Well, kiddies, here's what I have for you today -- the final track from Ben Folds' new album Lonely Avenue. It's not the saddest song on the album -- that would be the absolutely shattering "Picture Window,
But don't blame Ben -- blame his lyricist. When you get to be insanely successful like Ben Folds, you can have your pick of writers to do your lyrics (not that Ben Folds even needs anybody else's lyrics), and so whom does Ben pick? Why, the same guy I'd pick -- that adorable British novelist Nick Hornby, whose spiky, bittersweet, zeitgeist-defining novels line my shelves. Just about every novel Nick Hornby has ever written has at least a couple of scenes that reduce me to gasping laughter, and another three or four that make my throat tighten and my eyes sting with tears. Shoot, even Hornby's newspaper columns have that effect on me. His book of music essays, Songbook, was what first inspired me to blog about pop music.
Putting together Hornby and Folds might have been too much of a good thing, but hell, these guys are such pros, they can perfectly calibrate the snarkiness and the sentiment and come up with just the right cocktail. Song after song on this album, they just nail it.
Hornby is an innate storyteller, and each of these songs come embedded with characters and plot. This song in some ways brings the album full circle, being told from the standpoint of a touring rock musician. It's not Folds, though, not exactly -- this singer is an oldies act, facing nostalgic audiences night after night, and every night they clamor for his showstopper, the one big hit of his career. (Clever line: "He always hears how much it means to people / There's a lot of fortysomethings wouldn't be in the world without it" -- which dates his audience as the 40-somethings' parents, well into their sixities.)
They came to hear "Belinda," and while he may save it to the very end (hence track 11), they won't go home until they've heard it. But here's the catch: He wrote it about his old sweetheart when they were still in love -- before he screwed around with a blond flight attendant and left Belinda. Years later, he is curdled with regret. And every night, he still has to get up on stage and sing this love song to the woman whose heart he broke.
Take a listen (and don't turn it off too soon -- wait 'til you've heard the actual song he's singing about).

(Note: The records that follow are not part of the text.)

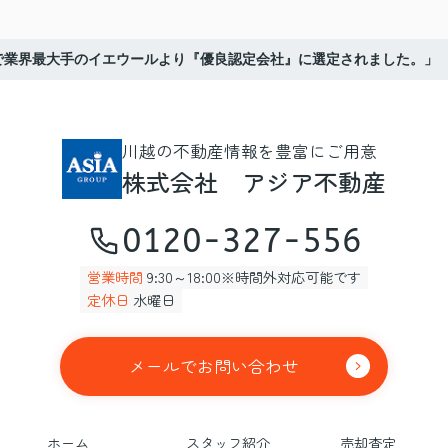
で業界最大手のイエウールより『優良認定会社』に選定されました。」
川越の不動産情報を豊富にご用意
株式会社 アジア不動産
0120-327-556
営業時間
9:30～18:00※時間外対応可能です
定休日
水曜日
メールでお問い合わせ
ホーム
スタッフ紹介
売却査定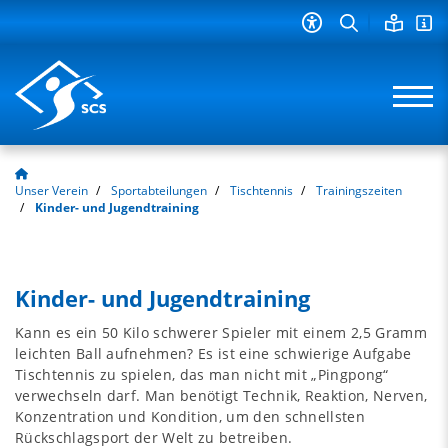
Unser Verein
Sportabteilungen
Tischtennis
Trainingszeiten
Kinder- und Jugendtraining
Kinder- und Jugendtraining
Kann es ein 50 Kilo schwerer Spieler mit einem 2,5 Gramm
leichten Ball aufnehmen? Es ist eine schwierige Aufgabe
Tischtennis zu spielen, das man nicht mit „Pingpong“
verwechseln darf. Man benötigt Technik, Reaktion, Nerven,
Konzentration und Kondition, um den schnellsten
Rückschlagsport der Welt zu betreiben.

Now, being the geeky fangirl I am, I've actually pondered this before. It's one thing for Paul McCartney to sing "My Love" and think about his late wife Linda, whom he loved till the day she died; it's another for Eric Clapton to sing "Layla" about his ex-wife Pattie Boyd Harrison Clapton, whom he divorced. How does he feel, singing that song? Does he picture Pattie to himself or does he just sing the notes? Ray Davies can cut a song like "Property" out of his repertoire if the memories of his divorce sting too much (was that Yvonne he left for Chrissie Hynde?), but what if you only had a couple of recognizable hits? Could Gerry Marsden have gone on singing "Don't Let the Sun Catch You Crying" if the girl he wrote it for hadn't come back and married him? And what about the Left Banke -- if they'd stayed together, would they be forever singing "Walk Away Renee" about the bassist's girlfriend, that girl who got away? It makes you think.
So it's secretly thrilling to hear that Nick Hornby has been wondering this too. (Have you been reading my diary again, Nick?) Hey, he's no rock star himself, so he's free to imagine, just like he can imagine himself into the life of a nine-year-girl or a redneck Alaskan stud. He's a talented wordsmith and all, but it's that understanding of the human heart that really makes Nick Hornby so wonderful to read. And when you add in Ben Folds' plaintive melodic gifts -- well, it's a heartbreaking album. But in a good way.